For this exercise, output every line of the data as it stands.

Saved data entries:
□ □ □

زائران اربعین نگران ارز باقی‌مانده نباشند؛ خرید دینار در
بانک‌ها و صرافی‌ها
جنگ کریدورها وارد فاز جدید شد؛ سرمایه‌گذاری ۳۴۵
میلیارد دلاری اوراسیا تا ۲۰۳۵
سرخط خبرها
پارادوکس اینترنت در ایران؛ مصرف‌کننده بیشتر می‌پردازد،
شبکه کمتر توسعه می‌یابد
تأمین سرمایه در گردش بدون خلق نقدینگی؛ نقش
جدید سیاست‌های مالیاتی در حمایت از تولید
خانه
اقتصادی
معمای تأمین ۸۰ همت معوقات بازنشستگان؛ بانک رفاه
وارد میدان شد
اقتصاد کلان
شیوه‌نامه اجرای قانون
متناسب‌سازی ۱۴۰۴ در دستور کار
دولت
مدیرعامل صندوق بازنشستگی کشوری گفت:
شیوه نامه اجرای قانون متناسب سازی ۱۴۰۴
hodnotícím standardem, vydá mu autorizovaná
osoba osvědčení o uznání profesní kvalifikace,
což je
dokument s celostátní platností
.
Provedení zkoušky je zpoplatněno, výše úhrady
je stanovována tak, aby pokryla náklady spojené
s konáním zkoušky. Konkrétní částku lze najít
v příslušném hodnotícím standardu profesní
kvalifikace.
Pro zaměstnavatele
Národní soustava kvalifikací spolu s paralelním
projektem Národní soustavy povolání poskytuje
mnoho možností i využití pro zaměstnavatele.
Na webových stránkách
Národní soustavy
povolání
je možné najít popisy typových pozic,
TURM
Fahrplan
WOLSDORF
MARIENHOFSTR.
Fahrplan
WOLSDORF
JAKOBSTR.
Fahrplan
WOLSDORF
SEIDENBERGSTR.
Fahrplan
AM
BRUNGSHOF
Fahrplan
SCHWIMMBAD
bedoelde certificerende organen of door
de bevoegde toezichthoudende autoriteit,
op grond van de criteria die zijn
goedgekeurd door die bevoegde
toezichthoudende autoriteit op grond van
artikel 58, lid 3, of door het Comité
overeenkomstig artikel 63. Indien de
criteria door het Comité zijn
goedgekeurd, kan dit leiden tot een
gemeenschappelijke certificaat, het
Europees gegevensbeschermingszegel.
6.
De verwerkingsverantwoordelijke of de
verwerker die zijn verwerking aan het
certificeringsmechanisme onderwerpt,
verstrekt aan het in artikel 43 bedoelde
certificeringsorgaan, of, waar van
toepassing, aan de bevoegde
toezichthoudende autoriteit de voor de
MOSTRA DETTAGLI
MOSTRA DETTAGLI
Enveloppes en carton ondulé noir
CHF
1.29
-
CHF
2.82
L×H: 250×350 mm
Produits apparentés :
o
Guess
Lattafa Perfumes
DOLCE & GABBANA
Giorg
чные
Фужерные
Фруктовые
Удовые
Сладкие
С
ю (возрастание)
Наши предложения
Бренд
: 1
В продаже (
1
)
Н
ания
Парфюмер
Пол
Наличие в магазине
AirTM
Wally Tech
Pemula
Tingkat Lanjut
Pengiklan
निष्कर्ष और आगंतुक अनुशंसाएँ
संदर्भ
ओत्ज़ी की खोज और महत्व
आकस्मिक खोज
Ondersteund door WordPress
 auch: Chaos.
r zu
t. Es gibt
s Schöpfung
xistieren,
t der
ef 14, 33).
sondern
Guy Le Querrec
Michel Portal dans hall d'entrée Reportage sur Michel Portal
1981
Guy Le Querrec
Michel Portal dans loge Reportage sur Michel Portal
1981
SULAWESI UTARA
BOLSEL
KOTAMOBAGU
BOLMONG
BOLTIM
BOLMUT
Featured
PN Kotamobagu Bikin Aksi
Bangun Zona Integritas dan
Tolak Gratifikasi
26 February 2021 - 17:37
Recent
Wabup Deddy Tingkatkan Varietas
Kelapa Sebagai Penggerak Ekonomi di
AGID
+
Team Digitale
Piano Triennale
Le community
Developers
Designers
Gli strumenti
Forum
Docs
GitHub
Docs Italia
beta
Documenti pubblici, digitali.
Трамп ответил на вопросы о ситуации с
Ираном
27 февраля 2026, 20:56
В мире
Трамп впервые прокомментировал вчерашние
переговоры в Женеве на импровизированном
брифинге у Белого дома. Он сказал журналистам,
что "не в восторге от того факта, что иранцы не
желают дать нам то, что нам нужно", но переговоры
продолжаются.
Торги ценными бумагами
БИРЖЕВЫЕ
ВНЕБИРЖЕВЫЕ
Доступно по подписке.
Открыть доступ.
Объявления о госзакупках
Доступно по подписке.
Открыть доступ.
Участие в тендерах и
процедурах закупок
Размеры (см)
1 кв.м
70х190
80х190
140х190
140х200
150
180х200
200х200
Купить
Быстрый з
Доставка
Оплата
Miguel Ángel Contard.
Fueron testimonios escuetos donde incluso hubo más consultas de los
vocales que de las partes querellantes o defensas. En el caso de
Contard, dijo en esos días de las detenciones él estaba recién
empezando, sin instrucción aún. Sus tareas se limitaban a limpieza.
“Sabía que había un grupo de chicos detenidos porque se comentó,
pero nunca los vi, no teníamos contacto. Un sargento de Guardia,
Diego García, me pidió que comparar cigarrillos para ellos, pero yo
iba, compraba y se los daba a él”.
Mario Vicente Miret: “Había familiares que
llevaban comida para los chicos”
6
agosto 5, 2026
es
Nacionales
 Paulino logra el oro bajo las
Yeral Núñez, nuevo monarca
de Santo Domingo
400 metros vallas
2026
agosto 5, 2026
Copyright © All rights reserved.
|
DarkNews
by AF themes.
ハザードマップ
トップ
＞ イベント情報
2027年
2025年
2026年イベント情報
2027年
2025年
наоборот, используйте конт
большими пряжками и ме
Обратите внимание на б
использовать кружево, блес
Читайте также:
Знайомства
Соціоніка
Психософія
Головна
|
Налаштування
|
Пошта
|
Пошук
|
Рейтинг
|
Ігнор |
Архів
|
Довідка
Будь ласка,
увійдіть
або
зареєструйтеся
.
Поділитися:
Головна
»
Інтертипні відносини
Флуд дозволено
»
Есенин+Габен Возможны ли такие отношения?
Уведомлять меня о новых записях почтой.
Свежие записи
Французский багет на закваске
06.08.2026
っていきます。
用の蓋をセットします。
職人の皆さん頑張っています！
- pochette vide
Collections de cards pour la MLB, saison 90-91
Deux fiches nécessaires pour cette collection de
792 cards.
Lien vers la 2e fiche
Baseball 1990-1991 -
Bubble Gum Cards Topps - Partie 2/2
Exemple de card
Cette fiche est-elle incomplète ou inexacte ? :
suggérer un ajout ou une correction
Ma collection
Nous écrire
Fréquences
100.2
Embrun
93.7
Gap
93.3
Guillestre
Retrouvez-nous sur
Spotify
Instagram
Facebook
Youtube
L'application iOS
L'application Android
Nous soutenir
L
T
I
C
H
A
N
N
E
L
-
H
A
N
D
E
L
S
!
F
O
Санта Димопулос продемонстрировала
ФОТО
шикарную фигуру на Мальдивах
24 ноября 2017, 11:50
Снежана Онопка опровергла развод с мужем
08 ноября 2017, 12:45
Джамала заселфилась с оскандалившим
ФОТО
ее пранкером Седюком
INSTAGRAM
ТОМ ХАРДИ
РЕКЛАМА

□ □ □

> _Output for this task_:
زائران اربعین نگران ارز باقی‌مانده نباشند؛ خرید دینار در
بانک‌ها و صرافی‌ها
جنگ کریدورها وارد فاز جدید شد؛ سرمایه‌گذاری ۳۴۵
میلیارد دلاری اوراسیا تا ۲۰۳۵
سرخط خبرها
پارادوکس اینترنت در ایران؛ مصرف‌کننده بیشتر می‌پردازد،
شبکه کمتر توسعه می‌یابد
تأمین سرمایه در گردش بدون خلق نقدینگی؛ نقش
جدید سیاست‌های مالیاتی در حمایت از تولید
خانه
اقتصادی
معمای تأمین ۸۰ همت معوقات بازنشستگان؛ بانک رفاه
وارد میدان شد
اقتصاد کلان
شیوه‌نامه اجرای قانون
متناسب‌سازی ۱۴۰۴ در دستور کار
دولت
مدیرعامل صندوق بازنشستگی کشوری گفت:
شیوه نامه اجرای قانون متناسب سازی ۱۴۰۴
hodnotícím standardem, vydá mu autorizovaná
osoba osvědčení o uznání profesní kvalifikace,
což je
dokument s celostátní platností
.
Provedení zkoušky je zpoplatněno, výše úhrady
je stanovována tak, aby pokryla náklady spojené
s konáním zkoušky. Konkrétní částku lze najít
v příslušném hodnotícím standardu profesní
kvalifikace.
Pro zaměstnavatele
Národní soustava kvalifikací spolu s paralelním
projektem Národní soustavy povolání poskytuje
mnoho možností i využití pro zaměstnavatele.
Na webových stránkách
Národní soustavy
povolání
je možné najít popisy typových pozic,
TURM
Fahrplan
WOLSDORF
MARIENHOFSTR.
Fahrplan
WOLSDORF
JAKOBSTR.
Fahrplan
WOLSDORF
SEIDENBERGSTR.
Fahrplan
AM
BRUNGSHOF
Fahrplan
SCHWIMMBAD
bedoelde certificerende organen of door
de bevoegde toezichthoudende autoriteit,
op grond van de criteria die zijn
goedgekeurd door die bevoegde
toezichthoudende autoriteit op grond van
artikel 58, lid 3, of door het Comité
overeenkomstig artikel 63. Indien de
criteria door het Comité zijn
goedgekeurd, kan dit leiden tot een
gemeenschappelijke certificaat, het
Europees gegevensbeschermingszegel.
6.
De verwerkingsverantwoordelijke of de
verwerker die zijn verwerking aan het
certificeringsmechanisme onderwerpt,
verstrekt aan het in artikel 43 bedoelde
certificeringsorgaan, of, waar van
toepassing, aan de bevoegde
toezichthoudende autoriteit de voor de
MOSTRA DETTAGLI
MOSTRA DETTAGLI
Enveloppes en carton ondulé noir
CHF
1.29
-
CHF
2.82
L×H: 250×350 mm
Produits apparentés :
o
Guess
Lattafa Perfumes
DOLCE & GABBANA
Giorg
чные
Фужерные
Фруктовые
Удовые
Сладкие
С
ю (возрастание)
Наши предложения
Бренд
: 1
В продаже (
1
)
Н
ания
Парфюмер
Пол
Наличие в магазине
AirTM
Wally Tech
Pemula
Tingkat Lanjut
Pengiklan
निष्कर्ष और आगंतुक अनुशंसाएँ
संदर्भ
ओत्ज़ी की खोज और महत्व
आकस्मिक खोज
Ondersteund door WordPress
 auch: Chaos.
r zu
t. Es gibt
s Schöpfung
xistieren,
t der
ef 14, 33).
sondern
Guy Le Querrec
Michel Portal dans hall d'entrée Reportage sur Michel Portal
1981
Guy Le Querrec
Michel Portal dans loge Reportage sur Michel Portal
1981
SULAWESI UTARA
BOLSEL
KOTAMOBAGU
BOLMONG
BOLTIM
BOLMUT
Featured
PN Kotamobagu Bikin Aksi
Bangun Zona Integritas dan
Tolak Gratifikasi
26 February 2021 - 17:37
Recent
Wabup Deddy Tingkatkan Varietas
Kelapa Sebagai Penggerak Ekonomi di
AGID
+
Team Digitale
Piano Triennale
Le community
Developers
Designers
Gli strumenti
Forum
Docs
GitHub
Docs Italia
beta
Documenti pubblici, digitali.
Трамп ответил на вопросы о ситуации с
Ираном
27 февраля 2026, 20:56
В мире
Трамп впервые прокомментировал вчерашние
переговоры в Женеве на импровизированном
брифинге у Белого дома. Он сказал журналистам,
что "не в восторге от того факта, что иранцы не
желают дать нам то, что нам нужно", но переговоры
продолжаются.
Торги ценными бумагами
БИРЖЕВЫЕ
ВНЕБИРЖЕВЫЕ
Доступно по подписке.
Открыть доступ.
Объявления о госзакупках
Доступно по подписке.
Открыть доступ.
Участие в тендерах и
процедурах закупок
Размеры (см)
1 кв.м
70х190
80х190
140х190
140х200
150
180х200
200х200
Купить
Быстрый з
Доставка
Оплата
Miguel Ángel Contard.
Fueron testimonios escuetos donde incluso hubo más consultas de los
vocales que de las partes querellantes o defensas. En el caso de
Contard, dijo en esos días de las detenciones él estaba recién
empezando, sin instrucción aún. Sus tareas se limitaban a limpieza.
“Sabía que había un grupo de chicos detenidos porque se comentó,
pero nunca los vi, no teníamos contacto. Un sargento de Guardia,
Diego García, me pidió que comparar cigarrillos para ellos, pero yo
iba, compraba y se los daba a él”.
Mario Vicente Miret: “Había familiares que
llevaban comida para los chicos”
6
agosto 5, 2026
es
Nacionales
 Paulino logra el oro bajo las
Yeral Núñez, nuevo monarca
de Santo Domingo
400 metros vallas
2026
agosto 5, 2026
Copyright © All rights reserved.
|
DarkNews
by AF themes.
ハザードマップ
トップ
＞ イベント情報
2027年
2025年
2026年イベント情報
2027年
2025年
наоборот, используйте конт
большими пряжками и ме
Обратите внимание на б
использовать кружево, блес
Читайте также:
Знайомства
Соціоніка
Психософія
Головна
|
Налаштування
|
Пошта
|
Пошук
|
Рейтинг
|
Ігнор |
Архів
|
Довідка
Будь ласка,
увійдіть
або
зареєструйтеся
.
Поділитися:
Головна
»
Інтертипні відносини
Флуд дозволено
»
Есенин+Габен Возможны ли такие отношения?
Уведомлять меня о новых записях почтой.
Свежие записи
Французский багет на закваске
06.08.2026
っていきます。
用の蓋をセットします。
職人の皆さん頑張っています！
- pochette vide
Collections de cards pour la MLB, saison 90-91
Deux fiches nécessaires pour cette collection de
792 cards.
Lien vers la 2e fiche
Baseball 1990-1991 -
Bubble Gum Cards Topps - Partie 2/2
Exemple de card
Cette fiche est-elle incomplète ou inexacte ? :
suggérer un ajout ou une correction
Ma collection
Nous écrire
Fréquences
100.2
Embrun
93.7
Gap
93.3
Guillestre
Retrouvez-nous sur
Spotify
Instagram
Facebook
Youtube
L'application iOS
L'application Android
Nous soutenir
L
T
I
C
H
A
N
N
E
L
-
H
A
N
D
E
L
S
!
F
O
Санта Димопулос продемонстрировала
ФОТО
шикарную фигуру на Мальдивах
24 ноября 2017, 11:50
Снежана Онопка опровергла развод с мужем
08 ноября 2017, 12:45
Джамала заселфилась с оскандалившим
ФОТО
ее пранкером Седюком
INSTAGRAM
ТОМ ХАРДИ
РЕКЛАМА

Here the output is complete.